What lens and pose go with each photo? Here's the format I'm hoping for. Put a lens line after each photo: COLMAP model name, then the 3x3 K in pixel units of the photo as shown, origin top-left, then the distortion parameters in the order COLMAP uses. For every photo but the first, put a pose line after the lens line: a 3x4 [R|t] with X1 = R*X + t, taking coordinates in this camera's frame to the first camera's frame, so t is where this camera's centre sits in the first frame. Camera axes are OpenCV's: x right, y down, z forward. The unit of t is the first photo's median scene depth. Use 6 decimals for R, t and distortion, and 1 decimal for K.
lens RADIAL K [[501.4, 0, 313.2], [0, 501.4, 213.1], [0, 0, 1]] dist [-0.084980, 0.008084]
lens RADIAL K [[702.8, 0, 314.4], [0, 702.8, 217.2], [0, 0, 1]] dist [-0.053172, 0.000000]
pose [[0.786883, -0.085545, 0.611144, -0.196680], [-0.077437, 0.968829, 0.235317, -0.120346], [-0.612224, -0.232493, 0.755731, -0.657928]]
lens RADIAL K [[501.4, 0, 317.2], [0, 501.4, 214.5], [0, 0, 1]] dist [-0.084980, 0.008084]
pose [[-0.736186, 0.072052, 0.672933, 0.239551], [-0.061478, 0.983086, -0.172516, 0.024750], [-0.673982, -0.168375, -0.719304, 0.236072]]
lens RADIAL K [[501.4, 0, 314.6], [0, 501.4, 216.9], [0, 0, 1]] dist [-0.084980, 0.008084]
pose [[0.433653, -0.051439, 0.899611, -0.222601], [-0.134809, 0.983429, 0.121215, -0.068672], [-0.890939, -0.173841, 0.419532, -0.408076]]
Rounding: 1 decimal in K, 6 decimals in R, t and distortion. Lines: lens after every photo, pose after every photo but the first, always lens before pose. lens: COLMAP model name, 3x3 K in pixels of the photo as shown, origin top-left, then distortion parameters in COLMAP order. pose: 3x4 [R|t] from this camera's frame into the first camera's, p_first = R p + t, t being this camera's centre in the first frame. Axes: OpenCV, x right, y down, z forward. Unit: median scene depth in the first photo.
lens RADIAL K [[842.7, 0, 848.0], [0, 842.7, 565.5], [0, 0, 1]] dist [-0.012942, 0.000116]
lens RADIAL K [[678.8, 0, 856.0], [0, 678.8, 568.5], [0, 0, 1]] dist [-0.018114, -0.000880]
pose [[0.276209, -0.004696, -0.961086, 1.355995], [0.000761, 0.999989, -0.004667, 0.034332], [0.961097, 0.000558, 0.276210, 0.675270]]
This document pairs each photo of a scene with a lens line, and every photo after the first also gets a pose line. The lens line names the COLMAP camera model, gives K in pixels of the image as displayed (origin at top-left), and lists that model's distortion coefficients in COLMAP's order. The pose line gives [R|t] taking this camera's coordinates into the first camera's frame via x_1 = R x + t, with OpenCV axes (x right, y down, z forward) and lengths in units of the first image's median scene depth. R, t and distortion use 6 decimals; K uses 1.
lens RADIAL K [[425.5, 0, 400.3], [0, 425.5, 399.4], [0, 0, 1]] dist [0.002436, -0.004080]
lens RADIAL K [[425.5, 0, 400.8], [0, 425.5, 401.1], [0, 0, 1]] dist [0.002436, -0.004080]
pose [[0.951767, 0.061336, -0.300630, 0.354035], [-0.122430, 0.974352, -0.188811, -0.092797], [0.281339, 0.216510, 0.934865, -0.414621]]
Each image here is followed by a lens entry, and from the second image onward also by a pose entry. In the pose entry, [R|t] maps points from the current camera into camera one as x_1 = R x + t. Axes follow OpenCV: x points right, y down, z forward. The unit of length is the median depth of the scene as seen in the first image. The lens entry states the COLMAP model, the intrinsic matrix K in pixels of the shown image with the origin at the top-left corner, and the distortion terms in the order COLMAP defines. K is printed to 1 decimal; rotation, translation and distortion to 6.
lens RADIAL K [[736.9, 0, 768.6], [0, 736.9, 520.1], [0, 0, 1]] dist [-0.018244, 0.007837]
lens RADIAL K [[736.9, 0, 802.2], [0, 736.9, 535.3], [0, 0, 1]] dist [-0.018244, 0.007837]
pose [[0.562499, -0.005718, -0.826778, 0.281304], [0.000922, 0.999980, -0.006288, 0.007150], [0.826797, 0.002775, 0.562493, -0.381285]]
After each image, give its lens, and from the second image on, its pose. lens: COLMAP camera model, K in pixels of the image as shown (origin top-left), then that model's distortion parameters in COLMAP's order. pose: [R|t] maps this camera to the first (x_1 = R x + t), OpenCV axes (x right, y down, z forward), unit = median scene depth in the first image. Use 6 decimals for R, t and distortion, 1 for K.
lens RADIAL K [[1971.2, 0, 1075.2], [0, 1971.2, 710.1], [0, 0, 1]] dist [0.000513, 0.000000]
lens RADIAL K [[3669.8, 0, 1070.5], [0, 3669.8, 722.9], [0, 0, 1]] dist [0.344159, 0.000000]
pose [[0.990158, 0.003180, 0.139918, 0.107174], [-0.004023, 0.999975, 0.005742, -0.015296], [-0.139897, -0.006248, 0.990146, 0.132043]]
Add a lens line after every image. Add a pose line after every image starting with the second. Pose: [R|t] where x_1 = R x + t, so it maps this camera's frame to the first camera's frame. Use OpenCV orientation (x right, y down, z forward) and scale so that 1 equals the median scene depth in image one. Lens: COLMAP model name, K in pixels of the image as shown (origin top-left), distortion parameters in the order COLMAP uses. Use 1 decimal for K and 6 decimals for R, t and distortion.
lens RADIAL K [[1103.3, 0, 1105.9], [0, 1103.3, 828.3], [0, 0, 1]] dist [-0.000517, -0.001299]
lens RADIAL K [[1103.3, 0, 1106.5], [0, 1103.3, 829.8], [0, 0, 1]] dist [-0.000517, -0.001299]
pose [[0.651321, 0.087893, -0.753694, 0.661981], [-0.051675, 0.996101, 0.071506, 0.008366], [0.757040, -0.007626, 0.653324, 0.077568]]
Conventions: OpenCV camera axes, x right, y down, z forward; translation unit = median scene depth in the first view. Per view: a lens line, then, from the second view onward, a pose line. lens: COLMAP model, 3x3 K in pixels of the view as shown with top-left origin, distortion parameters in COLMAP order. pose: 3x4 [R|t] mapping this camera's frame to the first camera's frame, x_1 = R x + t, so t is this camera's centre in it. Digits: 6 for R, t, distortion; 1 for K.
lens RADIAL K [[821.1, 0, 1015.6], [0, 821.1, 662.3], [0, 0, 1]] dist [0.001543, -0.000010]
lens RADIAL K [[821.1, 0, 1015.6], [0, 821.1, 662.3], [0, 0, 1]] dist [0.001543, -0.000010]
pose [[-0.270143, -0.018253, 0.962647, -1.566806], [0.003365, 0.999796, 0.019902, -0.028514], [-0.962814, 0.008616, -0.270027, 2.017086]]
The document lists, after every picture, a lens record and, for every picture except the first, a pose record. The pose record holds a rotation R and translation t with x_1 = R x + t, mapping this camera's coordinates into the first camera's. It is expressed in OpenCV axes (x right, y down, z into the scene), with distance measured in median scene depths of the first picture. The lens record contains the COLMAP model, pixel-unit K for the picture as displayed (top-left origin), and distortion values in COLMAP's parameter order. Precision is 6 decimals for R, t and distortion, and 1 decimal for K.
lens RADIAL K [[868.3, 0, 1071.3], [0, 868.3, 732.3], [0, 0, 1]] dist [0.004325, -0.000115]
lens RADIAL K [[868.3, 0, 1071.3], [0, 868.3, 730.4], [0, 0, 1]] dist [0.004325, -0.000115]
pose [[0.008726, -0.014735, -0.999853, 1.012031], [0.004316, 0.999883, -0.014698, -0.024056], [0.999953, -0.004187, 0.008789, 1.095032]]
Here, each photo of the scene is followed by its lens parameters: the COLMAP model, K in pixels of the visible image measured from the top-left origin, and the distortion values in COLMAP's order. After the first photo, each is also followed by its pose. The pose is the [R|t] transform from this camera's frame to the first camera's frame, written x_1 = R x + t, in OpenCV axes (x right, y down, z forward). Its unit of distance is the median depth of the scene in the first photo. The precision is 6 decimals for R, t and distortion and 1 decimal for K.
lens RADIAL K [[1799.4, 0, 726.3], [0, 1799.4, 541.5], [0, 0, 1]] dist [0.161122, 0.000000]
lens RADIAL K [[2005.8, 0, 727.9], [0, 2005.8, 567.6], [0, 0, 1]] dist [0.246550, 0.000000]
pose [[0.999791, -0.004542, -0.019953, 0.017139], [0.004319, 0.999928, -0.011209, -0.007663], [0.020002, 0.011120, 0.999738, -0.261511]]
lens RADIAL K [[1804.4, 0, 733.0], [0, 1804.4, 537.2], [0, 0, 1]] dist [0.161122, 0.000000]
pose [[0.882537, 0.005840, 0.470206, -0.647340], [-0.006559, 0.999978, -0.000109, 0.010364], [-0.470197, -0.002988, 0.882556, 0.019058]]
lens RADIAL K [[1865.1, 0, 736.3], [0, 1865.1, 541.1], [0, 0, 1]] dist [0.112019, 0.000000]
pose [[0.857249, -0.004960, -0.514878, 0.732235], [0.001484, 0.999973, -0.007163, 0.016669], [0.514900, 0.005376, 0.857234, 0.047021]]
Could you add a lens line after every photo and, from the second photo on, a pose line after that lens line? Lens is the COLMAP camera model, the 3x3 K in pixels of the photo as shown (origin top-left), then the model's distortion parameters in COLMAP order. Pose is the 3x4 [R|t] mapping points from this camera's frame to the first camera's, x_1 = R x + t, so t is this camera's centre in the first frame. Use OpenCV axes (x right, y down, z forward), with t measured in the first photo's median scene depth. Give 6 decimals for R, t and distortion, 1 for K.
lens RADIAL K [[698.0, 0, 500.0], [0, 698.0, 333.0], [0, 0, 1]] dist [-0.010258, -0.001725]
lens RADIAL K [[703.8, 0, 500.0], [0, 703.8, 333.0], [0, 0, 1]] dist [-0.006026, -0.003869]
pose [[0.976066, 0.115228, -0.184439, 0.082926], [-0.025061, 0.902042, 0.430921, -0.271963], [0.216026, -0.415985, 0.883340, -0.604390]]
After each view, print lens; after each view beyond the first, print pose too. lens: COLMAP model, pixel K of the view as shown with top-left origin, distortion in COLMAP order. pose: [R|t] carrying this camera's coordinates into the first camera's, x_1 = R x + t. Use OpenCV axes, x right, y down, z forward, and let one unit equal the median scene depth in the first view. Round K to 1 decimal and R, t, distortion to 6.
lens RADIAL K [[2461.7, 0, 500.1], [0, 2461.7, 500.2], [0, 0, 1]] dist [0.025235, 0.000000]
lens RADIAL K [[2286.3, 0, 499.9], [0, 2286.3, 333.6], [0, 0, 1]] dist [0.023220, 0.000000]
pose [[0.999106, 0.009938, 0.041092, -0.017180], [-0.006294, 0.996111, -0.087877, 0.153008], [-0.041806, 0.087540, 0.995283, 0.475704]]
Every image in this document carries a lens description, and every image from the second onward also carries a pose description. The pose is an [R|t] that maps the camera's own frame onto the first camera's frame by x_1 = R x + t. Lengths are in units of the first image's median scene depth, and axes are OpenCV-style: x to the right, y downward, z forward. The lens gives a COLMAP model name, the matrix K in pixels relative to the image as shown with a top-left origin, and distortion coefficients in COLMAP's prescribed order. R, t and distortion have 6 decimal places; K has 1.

#### [Task objective]
Reproduce verbatim the lines of the records from the one containing "Rounding: 1 decimal" through the one containing "dist [-0.012942, 0.000116]".

#### [Answer box]
Rounding: 1 decimal in K, 6 decimals in R, t and distortion. Lines: lens after every photo, pose after every photo but the first, always lens before pose. lens: COLMAP model name, 3x3 K in pixels of the photo as shown, origin top-left, then distortion parameters in COLMAP order. pose: 3x4 [R|t] from this camera's frame into the first camera's, p_first = R p + t, t being this camera's centre in the first frame. Axes: OpenCV, x right, y down, z forward. Unit: median scene depth in the first photo.
lens RADIAL K [[842.7, 0, 848.0], [0, 842.7, 565.5], [0, 0, 1]] dist [-0.012942, 0.000116]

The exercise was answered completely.